In Physical AI, training directly on hardware is dangerous, expensive, and slow. Simulators allow us to:

  1. Train safely (resetting after a fall costs nothing).
  2. Parallelize training (run 10,000 robots at once).
  3. Generate infinite synthetic data.

Landscape of Physics Engines

1. MuJoCo (Multi-Joint dynamics with Contact)
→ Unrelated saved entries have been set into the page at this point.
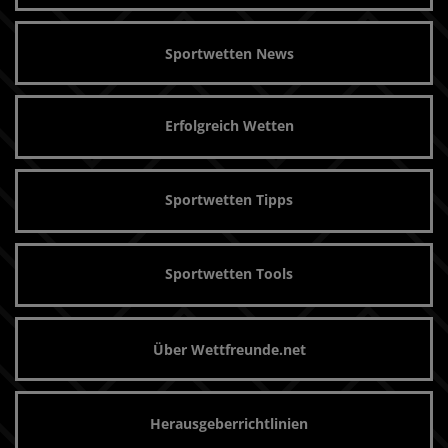
Sportwetten News
Erfolgreich Wetten
Sportwetten Tipps
Sportwetten Tools
Über Wettfreunde.net
Herausgeberrichtlinien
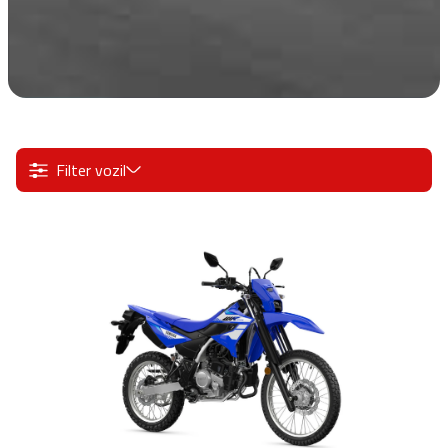
Filter vozil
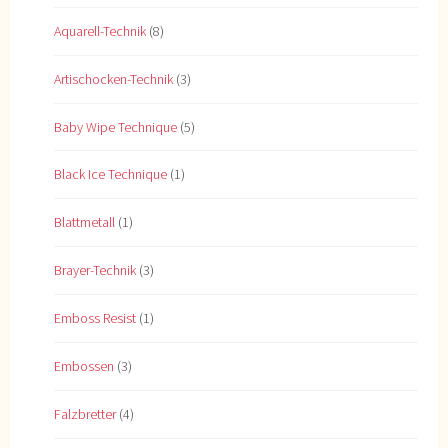
Aquarell-Technik
(8)
Artischocken-Technik
(3)
Baby Wipe Technique
(5)
Black Ice Technique
(1)
Blattmetall
(1)
Brayer-Technik
(3)
Emboss Resist
(1)
Embossen
(3)
Falzbretter
(4)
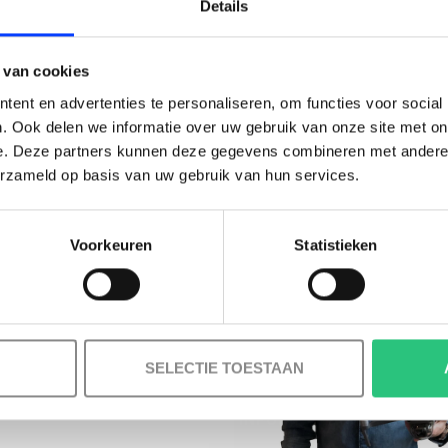
LAIM KORTING OP JE EERS
Details
BESTELLING!
 van cookies
Ontvang je welkomstkorting tot 15 euro.
ent en advertenties te personaliseren, om functies voor social
.
Minimale besteding 100 euro
. Ook delen we informatie over uw gebruik van onze site met on
e. Deze partners kunnen deze gegevens combineren met andere i
l
erzameld op basis van uw gebruik van hun services.
Voorkeuren
Statistieken
Korting graag!
MELD JE AAN VOOR ONZE NIEUWSBRIEF
NEE, GEEN VOORDEEL a.u.b.
SELECTIE TOESTAAN
INFORMATIE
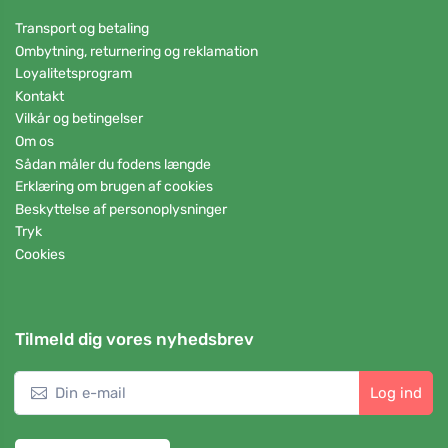
Transport og betaling
Ombytning, returnering og reklamation
Loyalitetsprogram
Kontakt
Vilkår og betingelser
Om os
Sådan måler du fodens længde
Erklæring om brugen af cookies
Beskyttelse af personoplysninger
Tryk
Cookies
Tilmeld dig vores nyhedsbrev
Log ind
  • Best for: Reinforcement Learning, research.
  • Pros: Extremely fast, stable contact dynamics, differentiable.
  • Cons: Visuals are basic.
  • Format: MJCF (.xml).

2. NVIDIA Isaac Sim

  • Best for: Photorealistic rendering, perception training, "Digital Twins".
  • Engine: PhysX 5 (GPU accelerated).
  • Pros: USD (Universal Scene Description) pipeline, incredibly realistic sensors.
  • Cons: Heavy hardware requirements (RTX GPU).

3. Gazebo (Harmonic/Ionic)

  • Best for: Traditional ROS 2 development.
  • Pros: Native ROS integration, open source.

Lab: Introduction to Isaac Sim

We will spawn a simple robot in NVIDIA Isaac Sim and control it via Python.

Step 1: Launch Isaac Sim

Open the Omniverse Launcher and start Isaac Sim.

Step 2: Loading a USD Stage

from omni.isaac.core import World
from omni.isaac.core.objects import DynamicCuboid
import numpy as np

# Initialize World
world = World()
world.scene.add_default_ground_plane()

# Add a Cube (The "Hello World" of Physics)
cube = world.scene.add(
DynamicCuboid(
prim_path="/World/cube",
name="awesome_cube",
position=np.array([0, 0, 1.0]),
scale=np.array([0.5, 0.5, 0.5]),
color=np.array([1.0, 0, 0]),
)
)

world.reset()

# Simulation Loop
for i in range(500):
world.step(render=True)

URDF vs MJCF vs USD

  • URDF: The ROS standard. Rigid trees.
  • MJCF: MuJoCo specific. Allows flexible objects.
  • USD: Pixar's format. The future of 3D, used by NVIDIA.